Now that we’ve determined that particles moved, we had to come up with a way to indicate moving particles in our model. Again, it varied from board to board, but we tend to use cartoon-like “swhooshes” attached to our circle particles.
Next, we looked at food dye added to hot and cold water, and drew whiteboard comparisons. Discussion lead to incorporating into our model how heating a substance increases the speed of particle movement.
States of matter
The instructor placed two large test tubes filled with water, methanol, and separate food dyes into a heated water bath. Each test tube had a one-hole stopper and a thin tube inside. As we watched another Eureka episode, the test tubes were heated. Afterwards, there was a clear difference between how far the liquid had expanded up the tube in the two solutions due to heat.
In student mode, we discussed how a thermometer works in terms of energy, particles and movement. With the new idea of expansion (not necessarily phase change) we also discussed whether density might be a temperature-specific property.

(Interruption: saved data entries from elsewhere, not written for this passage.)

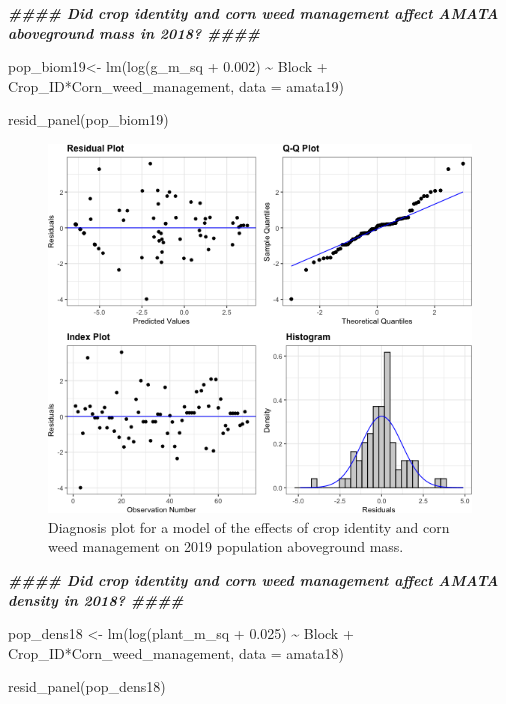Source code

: \documentclass[
]{article}
\newenvironment{Shaded}{\begin{snugshade}}{\end{snugshade}}
\newcommand{\AttributeTok}[1]{\textcolor[rgb]{0.77,0.63,0.00}{#1}}
\newcommand{\DocumentationTok}[1]{\textcolor[rgb]{0.56,0.35,0.01}{\textbf{\textit{#1}}}}
\newcommand{\FloatTok}[1]{\textcolor[rgb]{0.00,0.00,0.81}{#1}}
\newcommand{\FunctionTok}[1]{\textcolor[rgb]{0.00,0.00,0.00}{#1}}
\newcommand{\NormalTok}[1]{#1}
\newcommand{\OtherTok}[1]{\textcolor[rgb]{0.56,0.35,0.01}{#1}}
\newcommand{\SpecialCharTok}[1]{\textcolor[rgb]{0.00,0.00,0.00}{#1}}
\begin{document}
\begin{Shaded}
\begin{Highlighting}[]
\DocumentationTok{\#\#\#\# Did crop identity and corn weed management affect AMATA aboveground mass in 2018? \#\#\#\#}

\NormalTok{pop\_biom19}\OtherTok{\textless{}{-}} \FunctionTok{lm}\NormalTok{(}\FunctionTok{log}\NormalTok{(g\_m\_sq }\SpecialCharTok{+} \FloatTok{0.002}\NormalTok{) }\SpecialCharTok{\textasciitilde{}}\NormalTok{ Block }\SpecialCharTok{+}\NormalTok{ Crop\_ID}\SpecialCharTok{*}\NormalTok{Corn\_weed\_management,}
                   \AttributeTok{data =}\NormalTok{ amata19)}

\FunctionTok{resid\_panel}\NormalTok{(pop\_biom19) }
\end{Highlighting}
\end{Shaded}

\begin{figure}
\includegraphics[width=1\linewidth]{AppendixC_model_diagnosis_files/figure-latex/pop-biom-19-1} \caption{Diagnosis plot for a model of the effects of crop identity and corn weed management on 2019 population aboveground mass.}\label{fig:pop-biom-19}
\end{figure}

\begin{Shaded}
\begin{Highlighting}[]
\DocumentationTok{\#\#\#\# Did crop identity and corn weed management affect AMATA density in 2018? \#\#\#\#}

\NormalTok{pop\_dens18 }\OtherTok{\textless{}{-}} \FunctionTok{lm}\NormalTok{(}\FunctionTok{log}\NormalTok{(plant\_m\_sq }\SpecialCharTok{+} \FloatTok{0.025}\NormalTok{) }\SpecialCharTok{\textasciitilde{}}\NormalTok{ Block }\SpecialCharTok{+}\NormalTok{ Crop\_ID}\SpecialCharTok{*}\NormalTok{Corn\_weed\_management, }
                   \AttributeTok{data =}\NormalTok{ amata18)}

\FunctionTok{resid\_panel}\NormalTok{(pop\_dens18) }
\end{Highlighting}
\end{Shaded}
\end{document}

Next (probably on a different day) the instructor asks students to draw a whiteboard diagram of how a straw works. I did this last year, and our group tried to recreate in our board a common student response:
The instructor walked us through how to remove student misconceptions here, and utilize our particle model to describe what actually happens. Afterwards, we blew up a student.
No really. Trashbag. Four straws. Light as a feather, stiff as a board flashbacks from elementary school. But after the straw discussion, students are able to describe how four tiny straws can lift a student off of a table.
Next, we went into a pressure lecture that I didn’t particularly like, and seemed to break the “modeling” flow. Overall, we define pressure as “force per area (which contradicts our avoidance of “per” in the density lab). The only goal is to make sure students have a similar idea and definition of pressure, so that going forward we can focus on the particle model of pressure.
Read Dorothy Gabel Article (Improving Teaching and Learning Through Chemistry Education Research: A Look Forward) If you can get your hands on this article, its a great read.